ROI: What This Changed in Practice

In terms of time:

Manual performance checks and ticket creation went from ~2–3 hours/week down to about 15 minutes of review.
Incident response is faster because there is less friction between “we saw something weird in New Relic” and “there is a ticket with a clear owner and plan”.

In terms of quality:

We miss fewer issues, especially slow degradations.
Tickets come with better context and suggested fixes.
Standups focus more on trade‑offs (“Do we take this now or next sprint?”) and less on “What exactly is going on?”.

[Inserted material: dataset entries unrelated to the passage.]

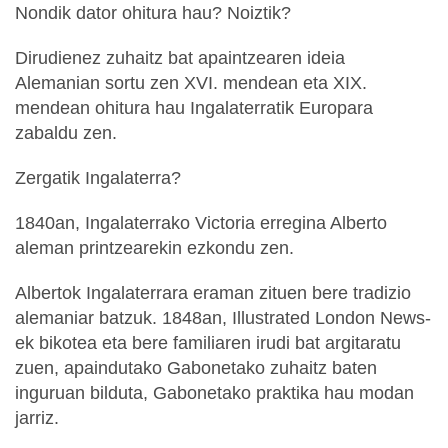
Nondik dator ohitura hau? Noiztik?
Dirudienez zuhaitz bat apaintzearen ideia
Alemanian sortu zen XVI. mendean eta XIX.
mendean ohitura hau Ingalaterratik Europara
zabaldu zen.
Zergatik Ingalaterra?
1840an, Ingalaterrako Victoria erregina Alberto
aleman printzearekin ezkondu zen.
Albertok Ingalaterrara eraman zituen bere tradizio
alemaniar batzuk. 1848an, Illustrated London News-
ek bikotea eta bere familiaren irudi bat argitaratu
zuen, apaindutako Gabonetako zuhaitz baten
inguruan bilduta, Gabonetako praktika hau modan
jarriz.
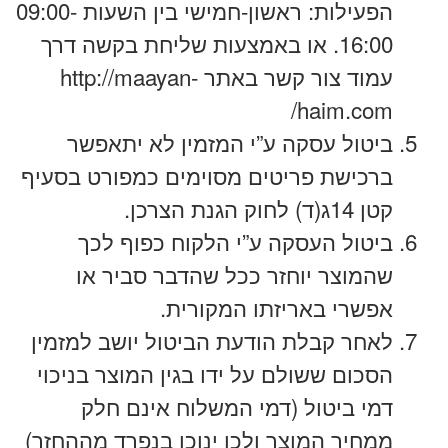
הפעילות: ראשון-חמישי בין השעות 09:00-
16:00. או באמצעות שליחת בקשה דרך
עמוד צור קשר באתר http://maayan-
haim.com/
ביטול עסקה ע”י המזמין לא יתאפשר
ברכישת פריטים מסוימים כמפורט בסעיף
קטן 14ג(ד) לחוק הגנת הצרכן.
ביטול העסקה ע”י הלקוח כפוף לכך
שהמוצר יוחזר ככל שהדבר סביר או
אפשרי באריזתו המקורית.
לאחר קבלת הודעת הביטול יושב למזמין
הסכום ששולם על ידו בגין המוצר בניכוי
דמי ביטול (דמי המשלוח אינם חלק
ממחיר המוצר ולכן ינוכו בנפרד מההחזר)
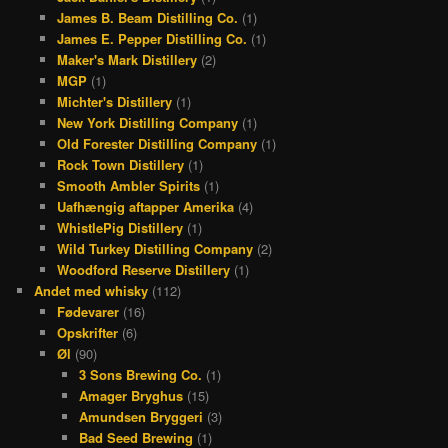
James B. Beam Distilling Co.
(1)
James E. Pepper Distilling Co.
(1)
Maker's Mark Distillery
(2)
MGP
(1)
Michter's Distillery
(1)
New York Distilling Company
(1)
Old Forester Distilling Company
(1)
Rock Town Distillery
(1)
Smooth Ambler Spirits
(1)
Uafhængig aftapper Amerika
(4)
WhistlePig Distillery
(1)
Wild Turkey Distilling Company
(2)
Woodford Reserve Distillery
(1)
Andet med whisky
(112)
Fødevarer
(16)
Opskrifter
(6)
Øl
(90)
3 Sons Brewing Co.
(1)
Amager Bryghus
(15)
Amundsen Bryggeri
(3)
Bad Seed Brewing
(1)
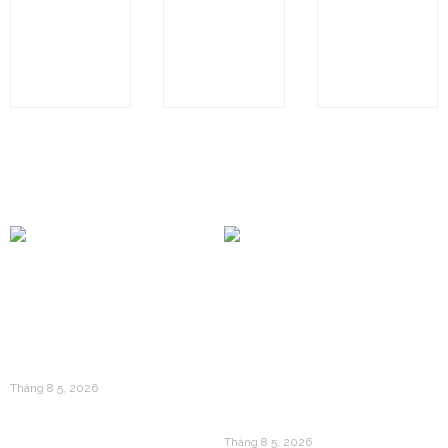
SGC-
SGC-
SGC-
N1103
N0652
N1727
BÀI VIẾT KHÁC
Mua Vàng 24k Vào Thời
Điểm Nào Trong Năm Để
Bí Mật Sau Những Thỏi
Tối Ưu Hóa Giá Vốn?
Vàng 24k Dập Nổi: Câu
Tháng 8 5, 2026
Chuyện Về Giá Trị
Trường Tồn
Tháng 8 5, 2026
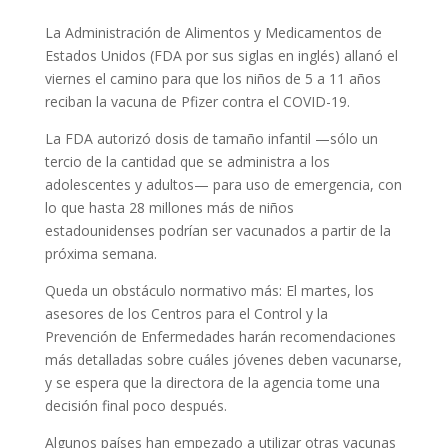
La Administración de Alimentos y Medicamentos de
Estados Unidos (FDA por sus siglas en inglés) allanó el
viernes el camino para que los niños de 5 a 11 años
reciban la vacuna de Pfizer contra el COVID-19.
La FDA autorizó dosis de tamaño infantil —sólo un
tercio de la cantidad que se administra a los
adolescentes y adultos— para uso de emergencia, con
lo que hasta 28 millones más de niños
estadounidenses podrían ser vacunados a partir de la
próxima semana.
Queda un obstáculo normativo más: El martes, los
asesores de los Centros para el Control y la
Prevención de Enfermedades harán recomendaciones
más detalladas sobre cuáles jóvenes deben vacunarse,
y se espera que la directora de la agencia tome una
decisión final poco después.
Algunos países han empezado a utilizar otras vacunas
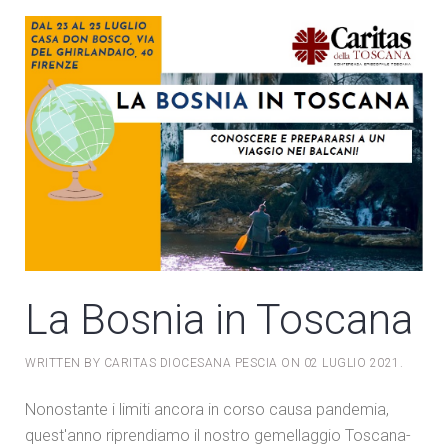
La Bosnia in Toscana
WRITTEN BY CARITAS DIOCESANA PESCIA ON
02 LUGLIO 2021
.
Nonostante i limiti ancora in corso causa pandemia,
quest'anno riprendiamo il nostro gemellaggio Toscana-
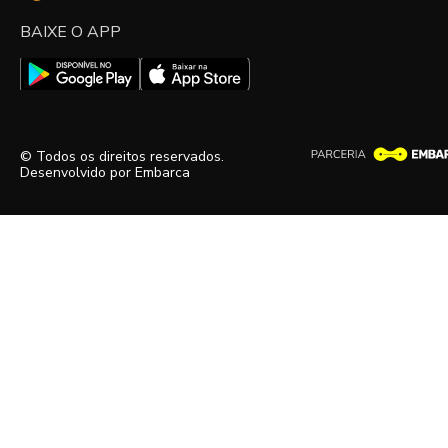
BAIXE O APP
© Todos os direitos reservados.
Desenvolvido por
Embarca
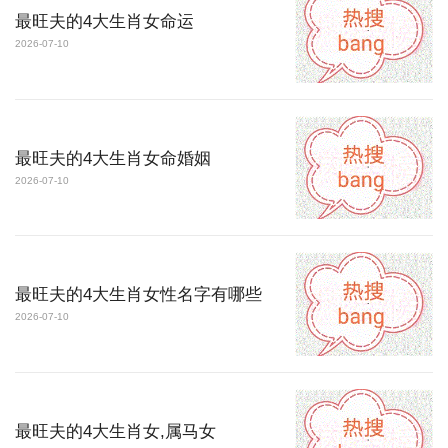
最旺夫的4大生肖女命运
2026-07-10
最旺夫的4大生肖女命婚姻
2026-07-10
最旺夫的4大生肖女性名字有哪些
2026-07-10
最旺夫的4大生肖女,属马女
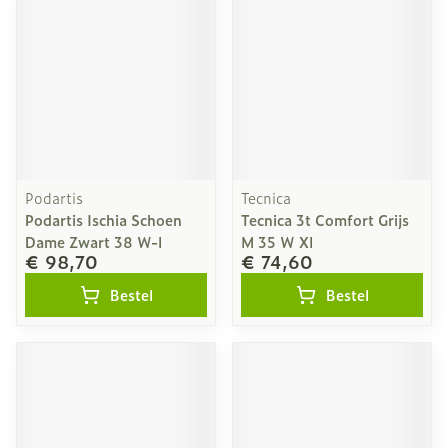
Podartis
Tecnica
Podartis Ischia Schoen
Tecnica 3t Comfort Grijs
Dame Zwart 38 W-l
M 35 W Xl
€ 98,70
€ 74,60
Bestel
Bestel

And in terms of team dynamics:

Developers can pick up performance work without having to live in New Relic.
The platform feels more “observed” without feeling more “surveilled”.

Implementation Notes

At a high level, this stack uses:

Application: Drupal on Acquia
Monitoring: New Relic APM, NRQL queries, incidents
AI: Claude Code with the New Relic MCP
Ticketing: Jira Cloud (REST API v3)
Communication: Microsoft Teams (incoming webhooks)
Version Control: GitHub (for optional PR automation)

From a configuration perspective, the main work is:

Wiring the New Relic account and NRQL queries into the MCP
Wiring Jira, Teams, and GitHub credentials through environment variables
Defining thresholds and ticket templates that reflect your actual workflow

The exact code in my setup is specific to our environment and not open‑sourced (yet), but the pattern is portable to any stack where you have:

Structured telemetry
A programmable AI agent
A ticketing system
A chat/notification channel

Credits

This workflow only exists because of the people around me.

Shannon Lal, our CTO, pushed us to adopt Claude Code and gave me the runway to experiment with this in a real system.
Maria Parra Pino and Ruslana Zagrai, two of the developers on the team, were the ones stress‑testing the idea, calling out edge cases, and helping refine it into something that is actually usable day‑to‑day.

And of course, thanks to New Relic for building a platform and MCP integration that made it possible to treat APM data as something to automate against, not just stare at.

When This Pattern Makes Sense

In my experience, this kind of automation works well when:

The workflow is repeatable and well‑understood.
The inputs are observable and reliable (like APM telemetry).
The outputs can be expressed as structured work (tickets, PRs, notifications).
You are willing to keep humans in the loop.

If you’re running New Relic and Jira already, the leap from “manual checks” to “AI‑assisted performance engineering” is more about design and guardrails than about exotic technology.

If you end up building a variant of this, I’d genuinely love to hear what worked, what broke, and what you did differently.